(Instruction A):
In the post on tail risks, how many nights did the winter power crisis force the author's family out of their home?
(Instruction B):
Translate this sentence from the post on tail risks into Spanish: "A tail risk is a term I’m co-opting from finance."
(Instruction C):
Extract the passage of the tail-risks post that runs from "Alas, this is" to "have minimal impact.".

(Extracted text):
==*==

Tail Risks: Escape Rooms vs. ERCOT

Following the winter power crisis that swept through Texas and forced my family to flee my powerless, waterless home for four nights, I have been thinking a lot about tail risks.

I would say any good immersive designer needs to think about tail risks, but really any good business owner needs to consider them. You offer a thing to other people, you invite tail risks.

A tail risk is a term I’m co-opting from finance. Event probability follows a bell curve, some events being extremely probable to happen for your guests, but along the “long tail” of the curve lie events that are unlikely to happen. But still possible. The tails pose a risk.

Alas, this is not a post about the rare awesome things, but boy are they our everything.

Since the first meetings of Strange Bird Immersive, our creative team has been obsessed with tail risks. We’ve protected against it in the design phase, and when issues arise in the execution of the design, as they inevitably do, we prep to mitigate the negative risks so they have minimal impact.

Our creative partner Nathan Walton, lesser known to the public than Cameron and I but no less essential, taught me a great deal about tail risks. He’s cautious. “Sure, it’s unlikely to go wrong, but when it does go wrong, just how bad is it? Visualize how bad it is,” he says. If it’s bad…we need a re-design or a fail-safe Plan B. Nathan’s a risk exposure expert. I love him for this (and many other reasons).

When you hit the fourth stage, you redesign. The third stage, well, you may try to risk it.

We learned this lesson the hard way back in August. Thanks to spotty internet, we took the risk to have Professor Hazard in The Strange Secret of Mr. Adrian Rook host via LTE hotspot rather than deploy the recorded video/understudy solution (our Plan B). We tested the connection ahead of time, and it seemed good enough. If we discovered it failed with the first group that night, we could then deploy Plan B. Trouble was, the first group he hosted was a bunch of critics from four different media outlets, and…his connection failed.

High impact, indeed! I didn’t properly visualize. We’re internet paranoid now, but we can never fix that group’s experience, and that’s not cool.

Professor Hazard (played by Bradley Winkler), founder of the School of Accidental Photography, is not-to-be-missed in The Strange Secret of Mr. Adrian Rook.

==*==

(Entries supplied):

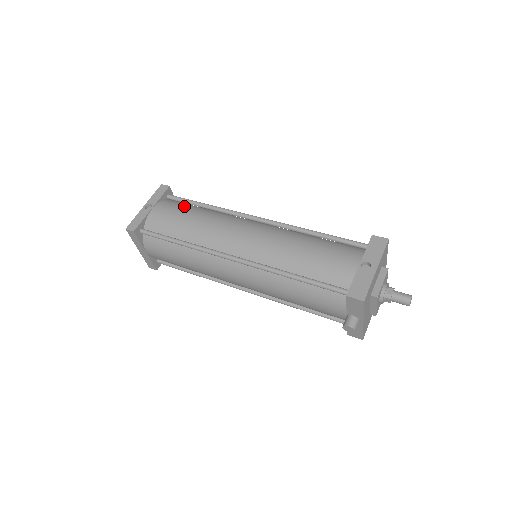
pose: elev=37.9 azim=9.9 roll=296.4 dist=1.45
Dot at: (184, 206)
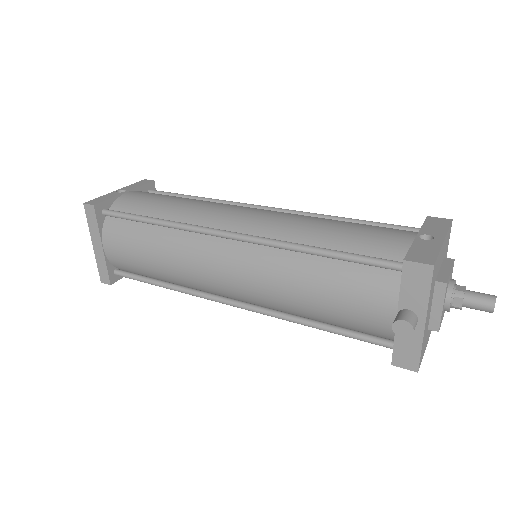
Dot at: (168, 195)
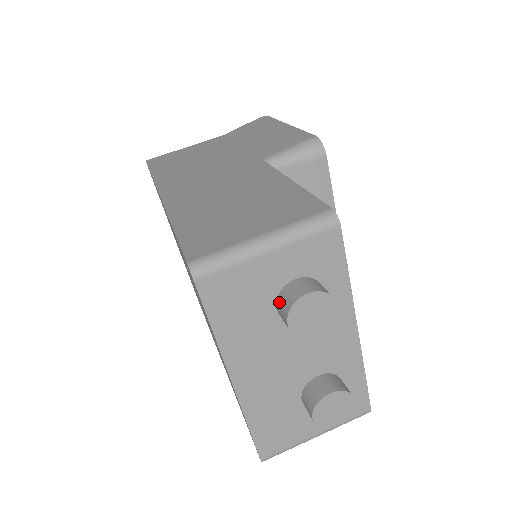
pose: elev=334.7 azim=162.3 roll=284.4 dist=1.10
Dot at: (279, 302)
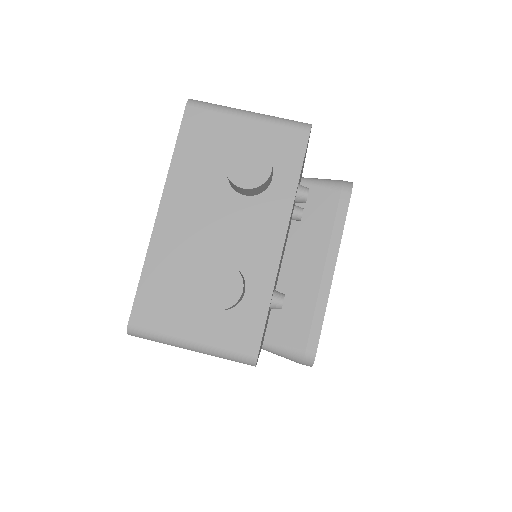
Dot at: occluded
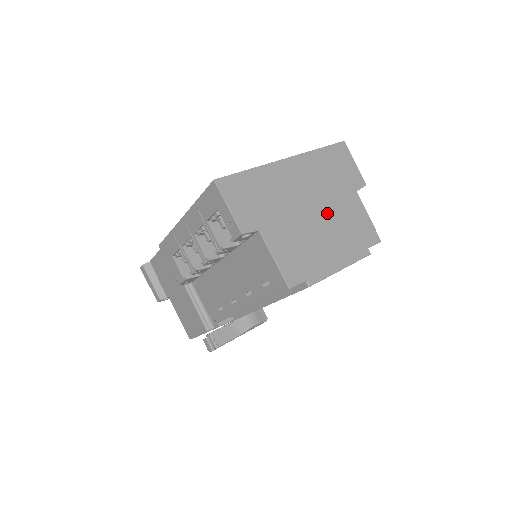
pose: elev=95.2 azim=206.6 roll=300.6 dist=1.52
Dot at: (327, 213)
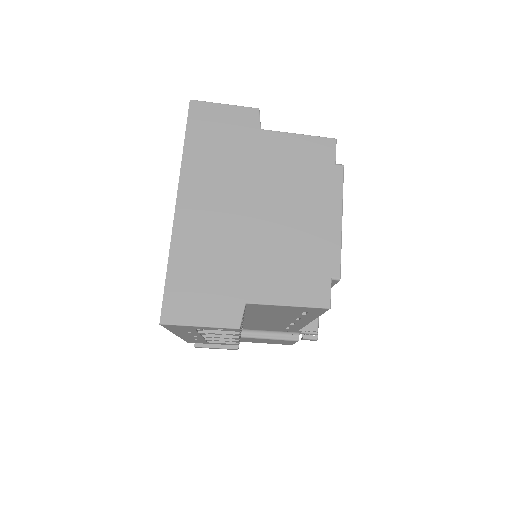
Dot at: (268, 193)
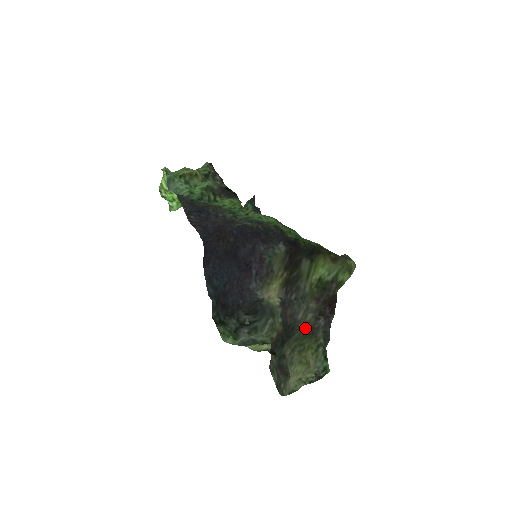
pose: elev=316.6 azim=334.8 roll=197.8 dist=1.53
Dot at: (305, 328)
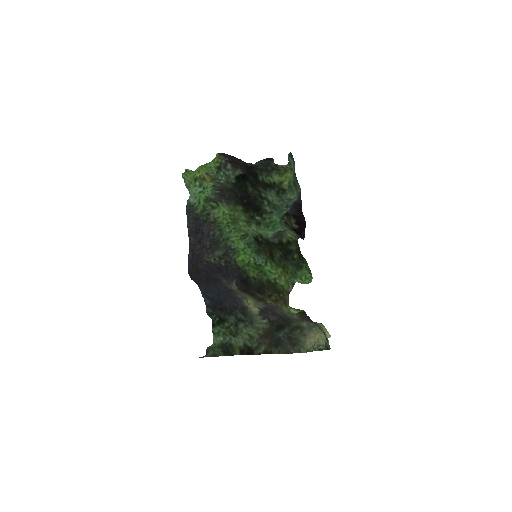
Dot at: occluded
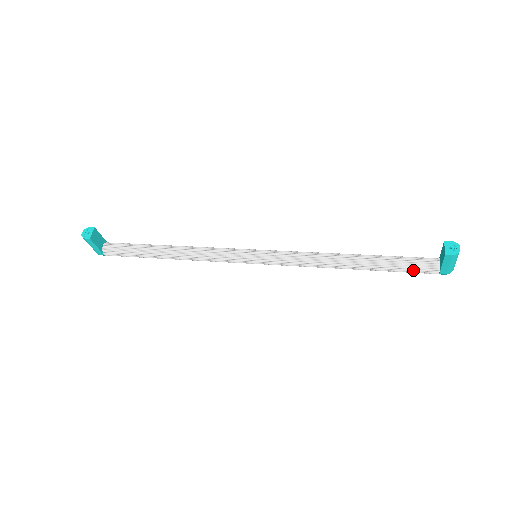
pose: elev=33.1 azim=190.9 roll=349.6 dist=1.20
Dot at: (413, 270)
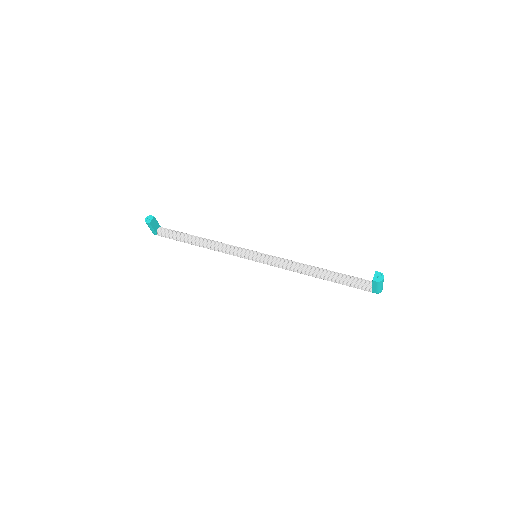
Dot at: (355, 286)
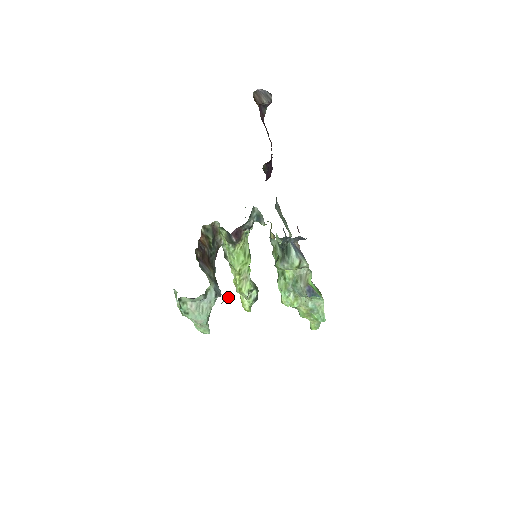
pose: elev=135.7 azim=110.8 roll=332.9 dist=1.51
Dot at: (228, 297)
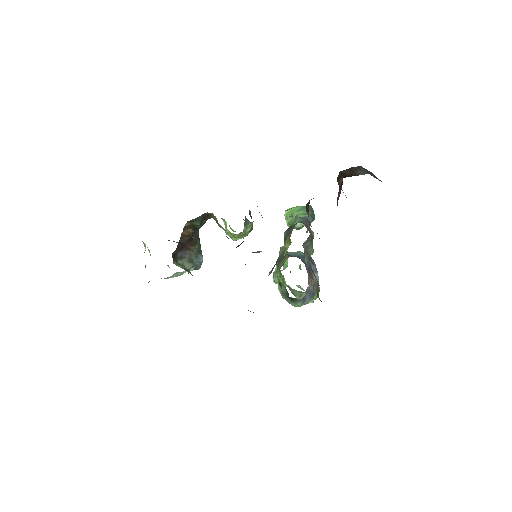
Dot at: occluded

==*==

(Worked solution A):
Four nights.

(Worked solution B):
Un riesgo de cola es un término que estoy tomando prestado de las finanzas.

(Worked solution C):
Alas, this is not a post about the rare awesome things, but boy are they our everything.

Since the first meetings of Strange Bird Immersive, our creative team has been obsessed with tail risks. We’ve protected against it in the design phase, and when issues arise in the execution of the design, as they inevitably do, we prep to mitigate the negative risks so they have minimal impact.